TEXT BLOCK:

Hidden away in Goa, India, Jason Bourne (Matt Damon) is having nightmares. Frazzled and sweaty, he walks to the bathroom for the obligatory mirror check, then to the balcony of the tiny apartment he’s sharing with his girlfriend Marie (Franka Potente), where he can look haunted while listening to water lapping at a background shore.
As this rote beginning of The Bourne Supremacy suggests, the righteously paranoid superspy is in for more trouble from his past. Though he’s not certain what the “bits and pieces” mean, Marie insists he write them down, because “something good” might emerge. Their effort to repair Bourne’s “broken mind” resonates throughout his second run-in with the remnants of the Treadstone Project (namely, aging Cold Warrior Ward Abbott [Brian Cox]) and another, less institutionally immersed CIA team headed by the very crisp deputy director Pamela Landy (Joan Allen). (Abbott’s first efforts to dismiss her questions suggest his utter disdain of the next generation of spies: “I think you’ve wandered a little past your pay grade.” He might as well have added, “Missy.”)

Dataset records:
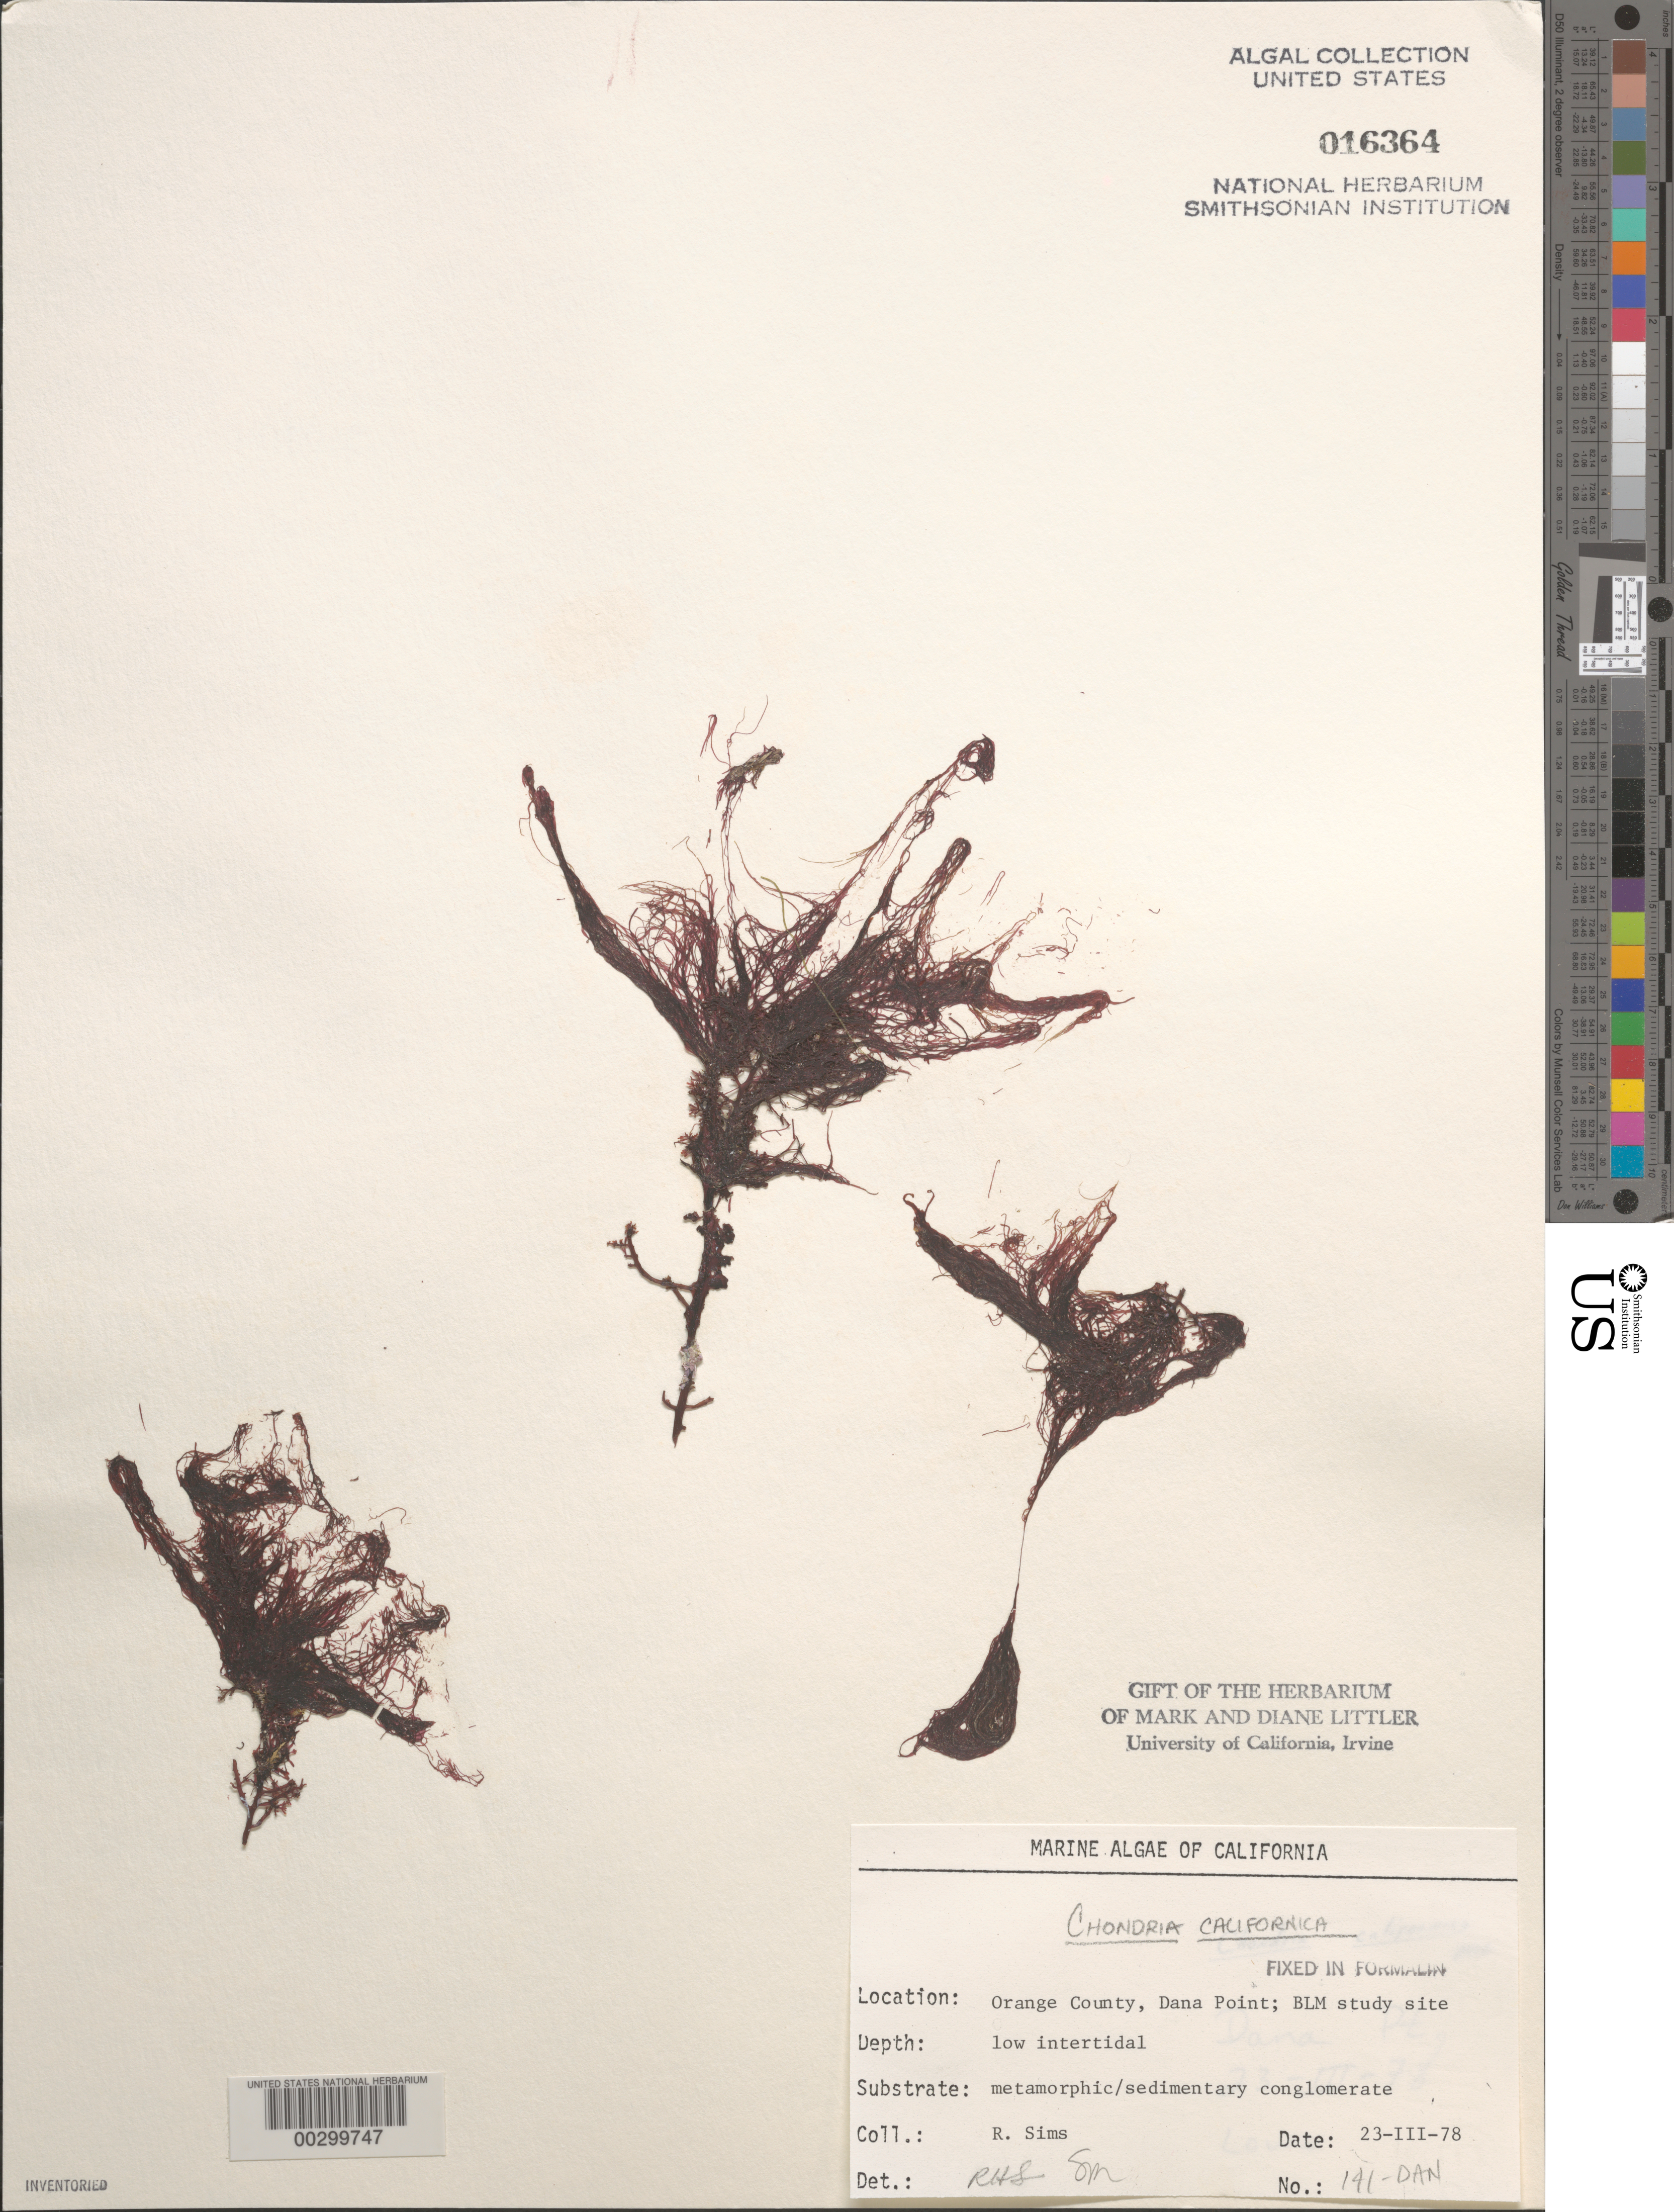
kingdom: Plantae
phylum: Rhodophyta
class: Florideophyceae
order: Ceramiales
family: Rhodomelaceae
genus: Chondria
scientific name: Chondria acrorhizophora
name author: Setch. & N.L. Gardner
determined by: Algae name updating Project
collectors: R. H. Sims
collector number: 141-dan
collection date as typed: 23 Mar 1978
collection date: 1978-03-23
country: United States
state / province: California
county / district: Orange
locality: Dana Point, 1 km north of marina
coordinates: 33 27'35"N, 117 42'45"W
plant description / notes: BLM-SOCALBIGHT Rocky Intertidal Survey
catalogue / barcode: US 16364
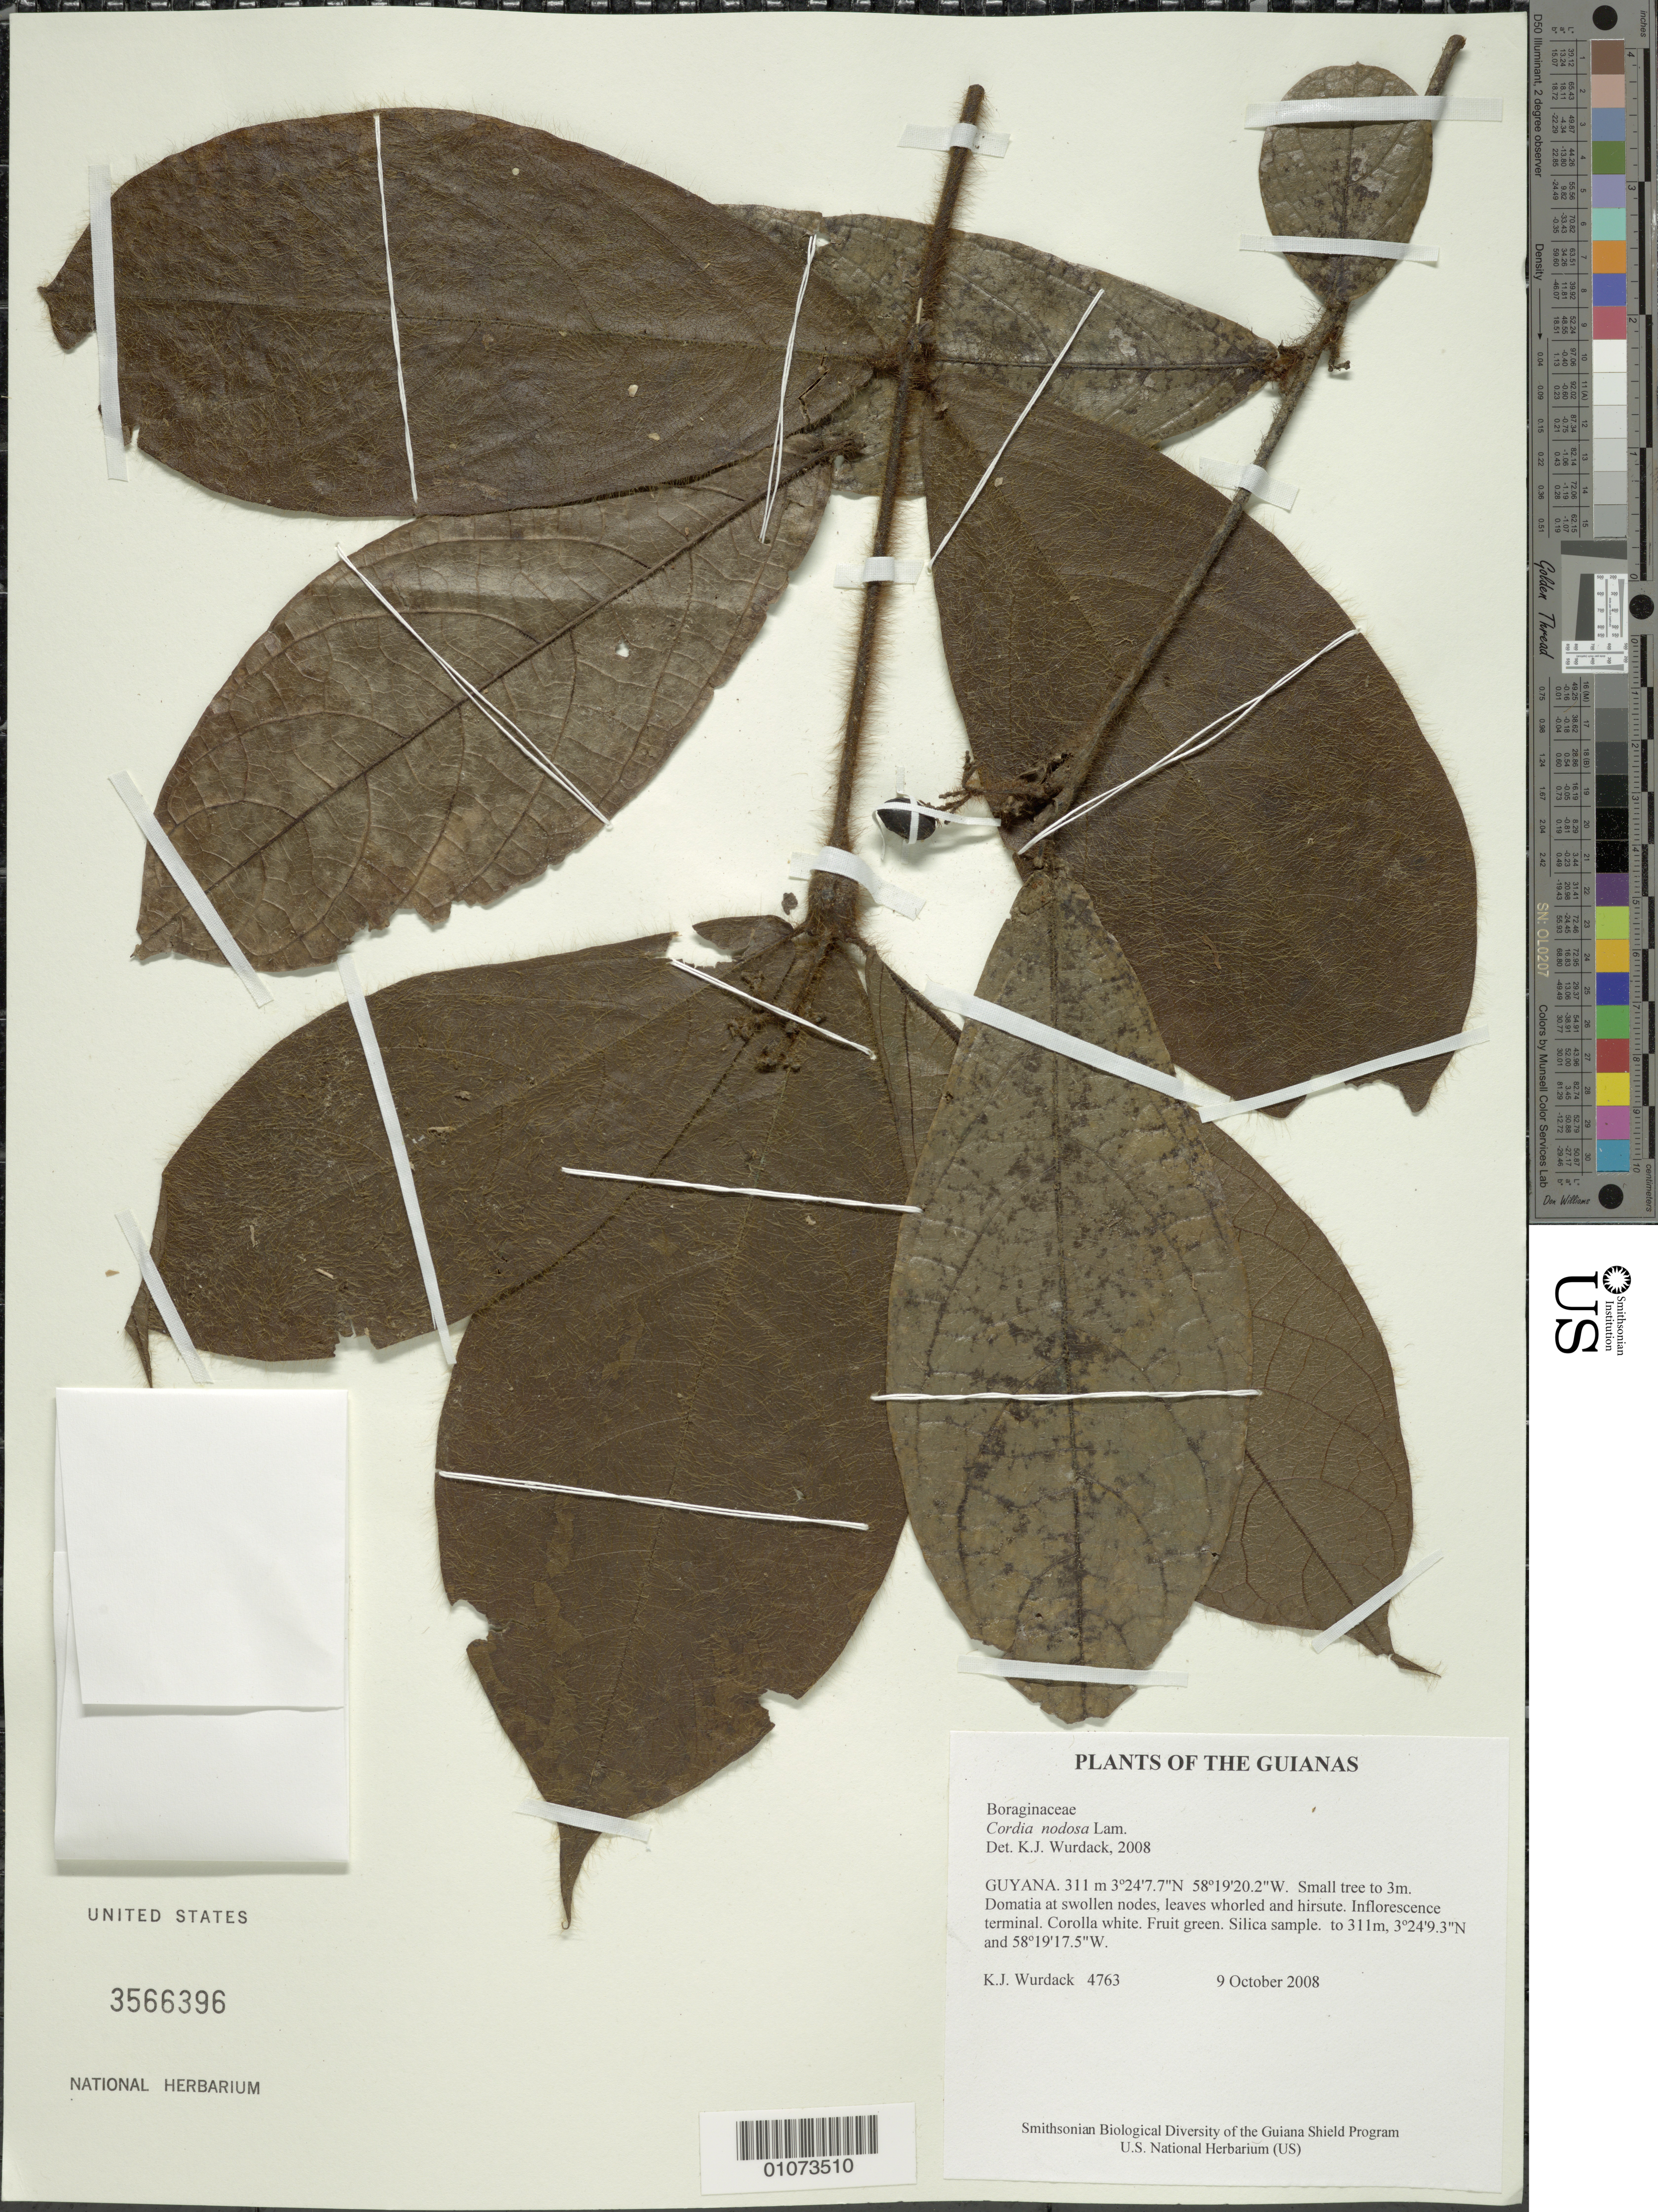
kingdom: Plantae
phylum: Tracheophyta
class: Magnoliopsida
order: Boraginales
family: Cordiaceae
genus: Cordia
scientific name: Cordia nodosa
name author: Lam.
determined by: Wurdack, Kenneth J., (US), Smithsonian Institution - National Museum of Natural History (UNITED STATES)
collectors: K. Wurdack, K. M. Redden, A. Rodriguez, C. Perry, P. Ragnauth, N. John & E. Joseph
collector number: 4763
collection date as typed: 9 October 2008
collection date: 2008-10-09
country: Guyana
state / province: U. Takutu-U. Essequibo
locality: CI concession. Line 9. Mid-mountain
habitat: Swartzia, palm dominant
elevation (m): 311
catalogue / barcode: US 3566396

PROBLEMS:
A. Answer these questions from the Bourne Supremacy review:
(i) Where is Jason Bourne hiding at the start?
(ii) Which actor plays Marie?
(iii) Who heads the CIA team that the review calls less institutionally immersed?
B. List every actor named in the Bourne Supremacy review.
C. Shorten the paragraph of the Bourne Supremacy review that begins "Hidden away in Goa" and keep its main facts.

SOLUTIONS BELOW:
A.
(i) Goa, India
(ii) Franka Potente
(iii) Deputy director Pamela Landy (Joan Allen)

B. Matt Damon, Franka Potente, Brian Cox, Joan Allen

C. In Goa, India, Jason Bourne (Matt Damon) has nightmares. Sweaty and frazzled, he checks the bathroom mirror and then goes out to the balcony of the small apartment he shares with his girlfriend Marie (Franka Potente), where he listens to water lapping at the shore.